A final exam in sociology has a mean of 72 and a standard deviation of 9.2. If 35 students are randomly selected, find the probability that the mean of their test scores will be greater than 76. Round to tenth of a percent
Z = (score-mean)/SEm
SEm = SD/√n
Find table in the back of your statistics text labeled something like "areas under normal distribution" to find the proportion related to the Z score.
To find the probability that the mean of the test scores will be greater than 76, we need to use the Central Limit Theorem. According to the Central Limit Theorem, the sampling distribution of the sample means will approach a normal distribution, regardless of the shape of the population distribution, as the sample size increases.
The mean of the sampling distribution of the sample means is equal to the population mean, which is 72 in this case. The standard deviation of the sampling distribution of the sample means, also known as the standard error, is equal to the population standard deviation divided by the square root of the sample size.
First, we need to calculate the standard error:
Standard Error = Standard Deviation / √Sample Size = 9.2 / √35 ≈ 1.556
Next, we calculate the z-score, which is the number of standard errors that the sample mean is away from the population mean:
z = (Sample Mean - Population Mean) / Standard Error
= (76 - 72) / 1.556
= 2.571
To find the probability corresponding to the z-score of 2.571, we can consult a standard normal distribution table or use statistical software.

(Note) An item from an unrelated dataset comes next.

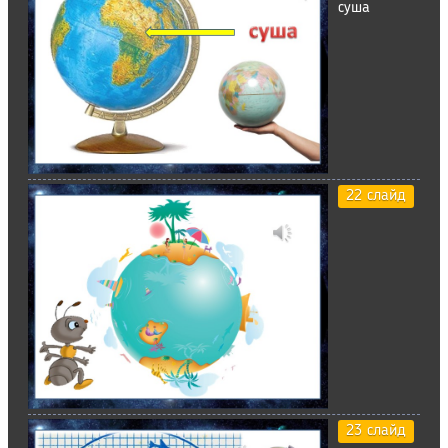
суша
22 слайд
23 слайд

Using a standard normal distribution table or statistical software, we find that the probability of getting a z-score greater than 2.571 is approximately 0.0058.
To express this probability as a percentage rounded to the tenth, we multiply by 100 and round to the nearest tenth:
0.0058 * 100 ≈ 0.6%
Therefore, the probability that the mean of the test scores will be greater than 76 is approximately 0.6%.